Strong institutions and nations
To deal with the threats of the modern world, we need to rebuild confidence in the institutions upon which we all rely.
In part that means multinational institutions. Because we know that so many of the threats we face today – global terrorism, climate change, organised crime, unprecedented mass movements of people – do not respect national borders. So we must turn towards those multinational institutions like the UN and NATO that encourage international co-operation and partnership.
Yet the most important institution is – and should always be – the nation state. Strong nations form strong institutions. And they form the basis of the international partnerships and cooperation that bring stability to our world.
Which is why if the countries of the European Union wish to integrate further, my view is that they should be free to do so. Because that is what they choose.

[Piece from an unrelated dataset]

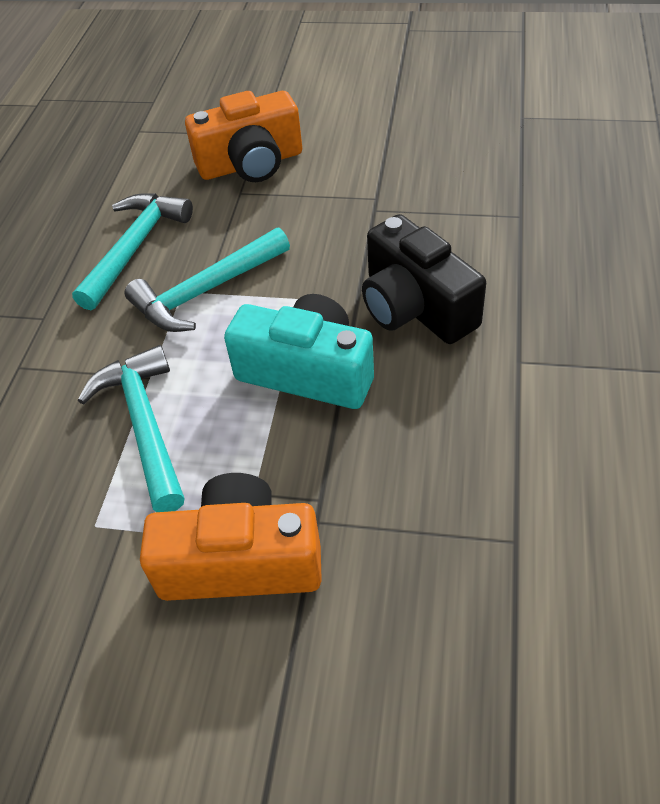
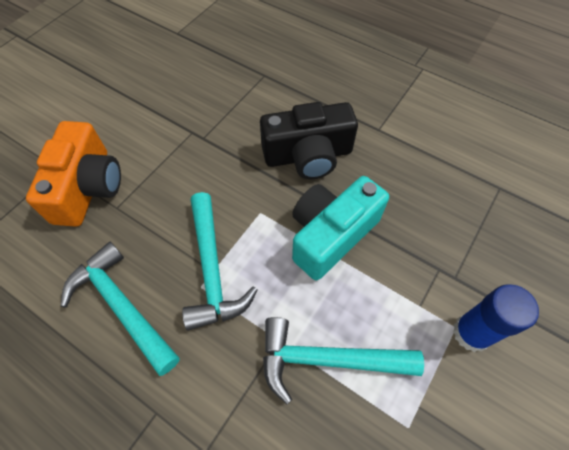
camera: 70 degrees left, 10 degrees up
(241, 561) = (471, 333): orange camera -> blue glue stick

And of course, we have ties of kinship, language and culture to these United States too. As Churchill put it, we “speak the same language, kneel at the same altars and, to a very large extent, pursue the same ideals”.
So I am delighted that the new administration has made a trade agreement between our countries one of its earliest priorities. A new trade deal between Britain and America must work for both sides and serve both of our national interests. It must help to grow our respective economies and to provide the high-skilled, high-paid jobs of the future for working people across America and across the UK.
And it must work for those who have too often felt left behind by the forces of globalisation. People, often those on modest incomes living in relatively rich countries like our own, who feel that the global system of free markets and free trade is simply not working for them in its current form.
… I look forward to pursuing talks with President Trump and his new administration about a new UK/US free trade agreement in the coming months. It will take detailed work, but we welcome your openness to those discussions and hope we can make progress so that the new, Global Britain that emerges after Brexit is even better equipped to take its place confidently in the world.
Conclusion
… That better future is within reach. Together, we can build it.
Our comment – no mention of God let alone Jesus Christ anywhere. Psalm 2, anyone?